‘The Machinist’ works hard but can’t get it together

The psychological thriller is a genre that has seen its fair share of screen time in recent years. Themes of paranoia, fear, and identity are as abundant as ever. Unfortunately, it seems as though some filmmakers have seized the opportunity of this new trend for the sole purpose of having an easy protagonist to pick on. The unbalanced psychosis of these characters is most often the catalyst of the film’s events. Directors and writers can now justify anything to the audience by making it clear to us that we’re inside the character’s head, seeing what the insane/ schizophrenic/ insomniac, etc…sees.

“The Machinist” is no exception to this new trend. An almost unrecognizable Christian Bale plays industrial worker Trevor Reznik, an insomniac who has not slept in over a year. This lack of sleep obviously takes its toll on the character, both physically (Bale lost about 60 pounds for the role) and mentally. In his sleep deprived state, the lines between reality and fantasy begin to blur for Reznik, leading to several unfortunate events which cause him to suspect all around him of dissension and malice. The film becomes diluted with several inconsequential relationships and events; what we are ultimately left with is a morality tale, as the character must choose between salvation and damnation.

The first half of the film is quite engrossing, as we are only getting pieces of the puzzle. But as the film nears its climax, the viewer can really begin to identify with the insomniac, as the plot “twists” become more and more exhausted and uninspired.
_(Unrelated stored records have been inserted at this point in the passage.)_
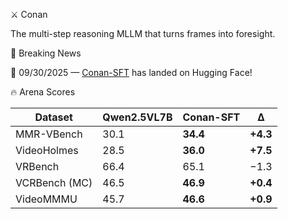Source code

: ⚔️ Conan

The multi-step reasoning MLLM that turns frames into foresight.

📅 Breaking News

🚀 09/30/2025 — [Conan-SFT](https://huggingface.co/RUBBISHLIKE/Conan-SFT) has landed on Hugging Face!

🔥 Arena Scores

| Dataset       | Qwen2.5VL7B | **Conan-SFT** | Δ        |
| ------------- | ----------- | ------------- | -------- |
| MMR-VBench    | 30.1        | **34.4**      | **+4.3** |
| VideoHolmes   | 28.5        | **36.0**      | **+7.5** |
| VRBench       | 66.4        | 65.1          | −1.3     |
| VCRBench (MC) | 46.5        | **46.9**      | **+0.4** |
| VideoMMMU     | 45.7        | **46.6**      | **+0.9** |
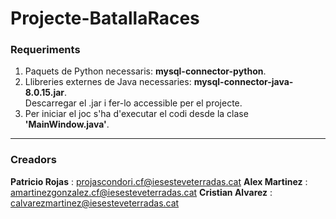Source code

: # Projecte-BatallaRaces
### Requeriments
1. Paquets de Python necessaris: **mysql-connector-python**.  
2. Llibreries externes de Java necessaries: **mysql-connector-java-8.0.15.jar**.   
Descarregar el .jar i fer-lo accessible per el projecte.  
3. Per iniciar el joc s'ha d'executar el codi desde la clase **'MainWindow.java'**.  
 ---
 ### Creadors
 **Patricio Rojas** : projascondori.cf@iesesteveterradas.cat
 **Alex Martinez** : amartinezgonzalez.cf@iesesteveterradas.cat
 **Cristian Alvarez** : calvarezmartinez@iesesteveterradas.cat
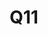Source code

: ---
basin: 'No'
cudn: true
floor: First
grade: 5
images:
- /assets/images/rooms/noc/q11_1.jpg
living_room: 'No'
location: North Court
name: Q11
network: Wired and Wireless
title: Q11
---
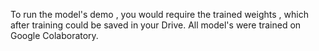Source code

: To run the model's demo , you would require the trained weights , which after training could be saved in your Drive.
All model's were trained on Google Colaboratory.
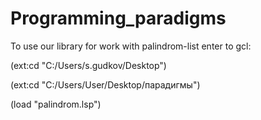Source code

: # Programming_paradigms
To usе our library for work with palindrom-list enter to gcl:

(ext:cd "C:/Users/s.gudkov/Desktop")

(ext:cd "C:/Users/User/Desktop/парадигмы")

(load "palindrom.lsp")
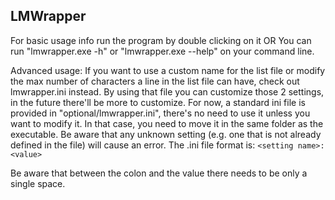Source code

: ## LMWrapper
For basic usage info run the program by double clicking on it
OR
You can run "lmwrapper.exe -h" or "lmwrapper.exe --help" on your command line.

Advanced usage:
If you want to use a custom name for the list file or modify the max number of characters a line in the list file can have, check out lmwrapper.ini instead. 
By using that file you can customize those 2 settings, in the future there'll be more to customize.
For now, a standard ini file is provided in "optional/lmwrapper.ini", there's no need to use it unless you want to modify it.
In that case, you need to move it in the same folder as the executable. 
Be aware that any unknown setting (e.g. one that is not already defined in the file) will cause an error.
The .ini file format is:
`<setting name>: <value>`

Be aware that between the colon and the value there needs to be only a single space.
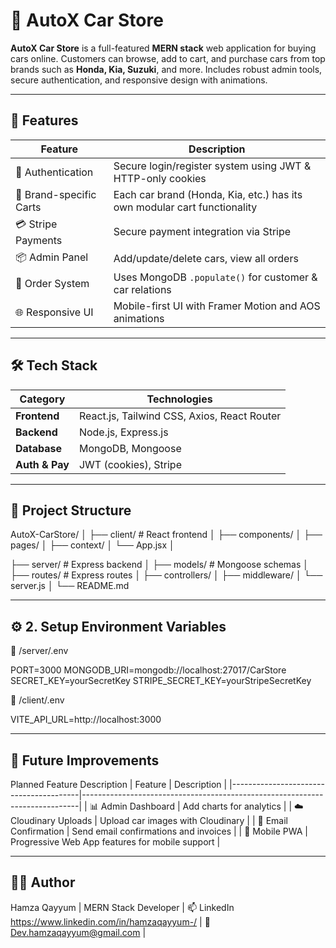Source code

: # 🚗 AutoX Car Store

**AutoX Car Store** is a full-featured **MERN stack** web application for buying cars online. Customers can browse, add to cart, and purchase cars from top brands such as **Honda, Kia, Suzuki**, and more. Includes robust admin tools, secure authentication, and responsive design with animations.

---

## 📌 Features

| Feature                                 | Description                                                                 |
|----------------------------------------|-----------------------------------------------------------------------------|
| 🔐 Authentication                     | Secure login/register system using JWT & HTTP-only cookies                 |
| 🛒 Brand-specific Carts               | Each car brand (Honda, Kia, etc.) has its own modular cart functionality   |
| 💳 Stripe Payments                    | Secure payment integration via Stripe                                      |
| 📦 Admin Panel                        | Add/update/delete cars, view all orders                                    |
| 🧾 Order System                       | Uses MongoDB `.populate()` for customer & car relations                    |
| 🌐 Responsive UI                      | Mobile-first UI with Framer Motion and AOS animations                      |

---

## 🛠️ Tech Stack

| Category       | Technologies                                      |
|----------------|---------------------------------------------------|
| **Frontend**   | React.js, Tailwind CSS, Axios, React Router       |
| **Backend**    | Node.js, Express.js                               |
| **Database**   | MongoDB, Mongoose                                 |
| **Auth & Pay** | JWT (cookies), Stripe                             |

---

## 📂 Project Structure
AutoX-CarStore/
│
├── client/ # React frontend
│ ├── components/
│ ├── pages/
│ ├── context/
│ └── App.jsx
│

├── server/ # Express backend
│ ├── models/ # Mongoose schemas
│ ├── routes/ # Express routes
│ ├── controllers/
│ ├── middleware/
│ └── server.js
│
└── README.md

---

## ⚙️ 2. Setup Environment Variables
📁 /server/.env

PORT=3000
MONGODB_URI=mongodb://localhost:27017/CarStore
SECRET_KEY=yourSecretKey
STRIPE_SECRET_KEY=yourStripeSecretKey

📁 /client/.env

VITE_API_URL=http://localhost:3000

---

## 🌱 Future Improvements
Planned Feature	Description
| Feature                                 | Description                                                                 |
|----------------------------------------|-----------------------------------------------------------------------------|
| 📊 Admin Dashboard                    |  Add charts for analytics                                                   |
| ☁️ Cloudinary Uploads                 | Upload car images with Cloudinary                                           |
| 📧 Email Confirmation                 | Send email confirmations and invoices                                       |
| 📱 Mobile PWA                        | Progressive Web App features for mobile support                              |


---

## 👨‍💻 Author
Hamza Qayyum |
MERN Stack Developer |
📫 LinkedIn https://www.linkedin.com/in/hamzaqayyum-/ |
📧 Dev.hamzaqayyum@gmail.com |










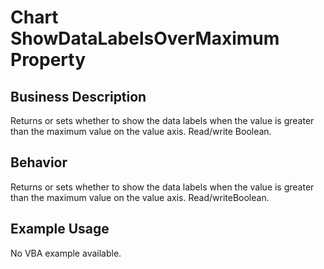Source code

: # Chart ShowDataLabelsOverMaximum Property

## Business Description
Returns or sets whether to show the data labels when the value is greater than the maximum value on the value axis. Read/write Boolean.

## Behavior
Returns or sets whether to show the data labels when the value is greater than the  maximum value on the value axis.  Read/writeBoolean.

## Example Usage
No VBA example available.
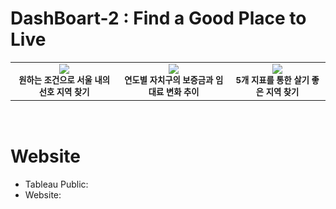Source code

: # DashBoart-2 : Find a Good Place to Live
<table>
  <tr>
    <td align="center"><img src="https://user-images.githubusercontent.com/65180076/149661348-dcfe850f-2677-4f86-a7a5-c2b8fe7f8158.png"><br /><sub><b>원하는 조건으로 서울 내의 선호 지역 찾기</b></sub></td>
    <td align="center"><img src="https://user-images.githubusercontent.com/65180076/149661387-dfca44e4-bb09-47d0-990a-5bf13592ef99.png"><br /><sub><b>연도별 자치구의 보증금과 임대료 변화 추이</b></sub></td>
    <td align="center"><img src="https://user-images.githubusercontent.com/65180076/149661415-c34db917-c655-400b-a09c-d210a2aaf067.png"><br /><sub><b>5개 지표를 통한 살기 좋은 지역 찾기</b></sub></td>      
  </tr>
</table>
<br>

# Website
- Tableau Public:
- Website: 
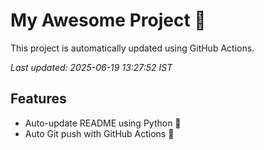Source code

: # My Awesome Project 🚀

This project is automatically updated using GitHub Actions.

_Last updated: 2025-06-19 13:27:52 IST_

## Features
- Auto-update README using Python 🐍
- Auto Git push with GitHub Actions 🤖
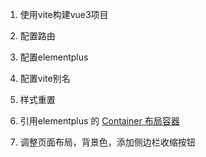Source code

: 1. 使用vite构建vue3项目

2. 配置路由
3. 配置elementplus
4. 配置vite别名
5. 样式重置
6. 引用elementplus 的 [Container 布局容器](https://element-plus.gitee.io/zh-CN/component/container.html#例子)

7. 调整页面布局，背景色，添加侧边栏收缩按钮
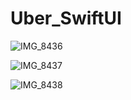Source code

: # Uber_SwiftUI


![IMG_8436](https://user-images.githubusercontent.com/43421834/231775601-52580a9f-f722-4af3-92bd-9f606a6d3548.PNG)

![IMG_8437](https://user-images.githubusercontent.com/43421834/231775622-c40273e6-9439-4e58-a1e8-d6a27ffee22c.PNG)

![IMG_8438](https://user-images.githubusercontent.com/43421834/231775628-d7efbca6-576d-416a-99f4-abed4b39f8af.PNG)
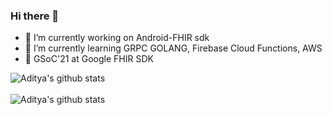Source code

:### Hi there 👋


- 🔭 I’m currently working on Android-FHIR sdk
- 🌱 I’m currently learning GRPC GOLANG, Firebase Cloud Functions, AWS 
- 🏥 GSoC'21 at Google FHIR SDK

 ![Aditya's github stats](https://github-readme-stats.vercel.app/api?username=epicadk&show_icons=true&hide_border=false) <br> <br> 
 ![Aditya's github stats](https://github-readme-streak-stats.herokuapp.com/?user=epicadk&currStreakNum=2FD3EB&fire=pink&sideLabels=F00)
When all is said and done, this film plays out like assembling a Mr. Potatohead toy. They’re always fun to put together, but by the time it’s complete, it looks the same as every other Mr. Potatohead ever created.

It’s clear that a lot of talent went into this film that does not quite work out. Director Brad Anderson conceives several interesting visuals; composer Roque Banos’ score contributes to the noir-like atmosphere created, and Christian Bale adds to his consistently impressive repertoire of original performances.

This film also contains one of the most inventive and disturbing haunted house rides ever envisioned. In my opinion, the blame for the underwhelming outcome of the film should be placed on screenwriter Scott Kosar, who has also contributed to another recent unoriginal trend of re-making horror movies. He penned both the “Texas Chainsaw Massacre” and “Amityville Horror” remakes.

Any fans of Christian Bale should see “The Machinist” solely for his performance. Those who dislike Bale may derive pleasure by watching him suffer for almost two hours. The actor will be seen next in the highly anticipated “Batman Begins”, in which he plays Gotham’s caped crusader, donning a costume which probably outweighs a soaking wet Trevor Reznik…. holding an anvil.

“The Machinist” opens this Friday at Cinema du Parc.